▸ **WHAT TO DO**
1. Answer these questions about the notebook on generating stocks demo data:
(a) Which environment variable is set to hold the password?
(b) What address is passed to the client when it is created?
(c) How many retention hours are given for the stream table?
2. Extend the notebook on generating stocks demo data past its final cell.

▸ **TEXT SECTION**
# Genarate Stocks Demo Data

Run the code below to generate the kv and time-series tabels and stream used in the demo<br>
need to set the following environment variables with real credentials prior to running this notebook.<br>

In [None]:
%env V3IO_PASSWORD = <V3IO-Password>

In [None]:
import pandas as pd
import numpy as np
import os
from datetime import datetime
import v3io_frames as v3f
client = v3f.Client('v3io-framesd:8081', password=os.getenv('V3IO_PASSWORD'))

## Create TSDB, KV, and Stream tabels 

In [5]:
client.create(backend='tsdb', table='stock_metrics',attrs={'rate':'1/m'})

In [6]:
client.create(backend='stream', table='stock_stream',attrs={'retention_hours':48,'shards':1})

▸ **RECORD EXCERPTS**
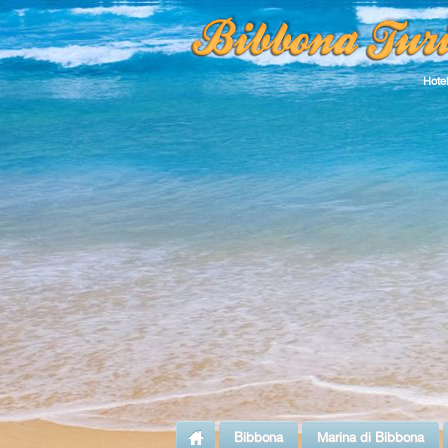
Hote
Bibbona
Marina di Bibbona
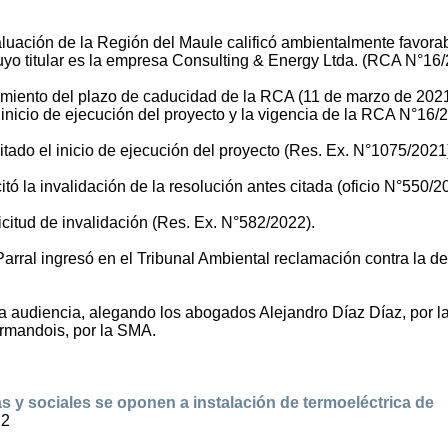
luación de la Región del Maule calificó ambientalmente favorab
uyo titular es la empresa Consulting & Energy Ltda. (RCA N°16/
imiento del plazo de caducidad de la RCA (11 de marzo de 2021
 inicio de ejecución del proyecto y la vigencia de la RCA N°16/
tado el inicio de ejecución del proyecto (Res. Ex. N°1075/2021
itó la invalidación de la resolución antes citada (oficio N°550/2
icitud de invalidación (Res. Ex. N°582/2022).
arral ingresó en el Tribunal Ambiental reclamación contra la de
 la audiencia, alegando los abogados Alejandro Díaz Díaz, por l
ermandois, por la SMA.
 y sociales se oponen a instalación de termoeléctrica de
22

▸ **ANSWERS BELOW**
1.
(a) V3IO_PASSWORD
(b) 'v3io-framesd:8081'
(c) 48

2.
In [None]:
kvtbl = '{"price":{"GOOG":1039.55,"AMZN":1641.03,"AAPL":169.6,"MSFT":107.59,"INTC":47.21},"volume":{"GOOG":1807725,"AMZN":7494808,"AAPL":62025994,"MSFT":40801525,"INTC":23289000},"symbol":{"GOOG":"GOOG","AMZN":"AMZN","AAPL":"AAPL","MSFT":"MSFT","INTC":"INTC"},"exchange":{"GOOG":"NASDAQ","AMZN":"NASDAQ","AAPL":"NASDAQ","MSFT":"NASDAQ","INTC":"NASDAQ"},"last_trade":{"GOOG":"2018-12-10 16:00:01","AMZN":"2018-12-10 16:00:02","AAPL":"2018-12-10 16:00:02","MSFT":"2018-12-10 16:00:02","INTC":"2018-12-10 16:00:02"},"name":{"GOOG":"Alphabet Inc Class C","AMZN":"Amazon.com, Inc.","AAPL":"Apple Inc.","MSFT":"Microsoft Corporation","INTC":"Intel Corporation"},"currency":{"GOOG":"USD","AMZN":"USD","AAPL":"USD","MSFT":"USD","INTC":"USD"},"timezone":{"GOOG":"EST","AMZN":"EST","AAPL":"EST","MSFT":"EST","INTC":"EST"}}'
client.write(backend='kv', table='stocks',dfs=pd.read_json(kvtbl))

## Fill the time-series table with simulated one day historical data

In [None]:
from pandas_datareader import data
import datetime

# read the stocks kv table
sdf = client.read(backend='kv', table='stocks') 
stocklist = sdf.index.tolist()
today = datetime.datetime.now()
past = today + datetime.timedelta(-8*60)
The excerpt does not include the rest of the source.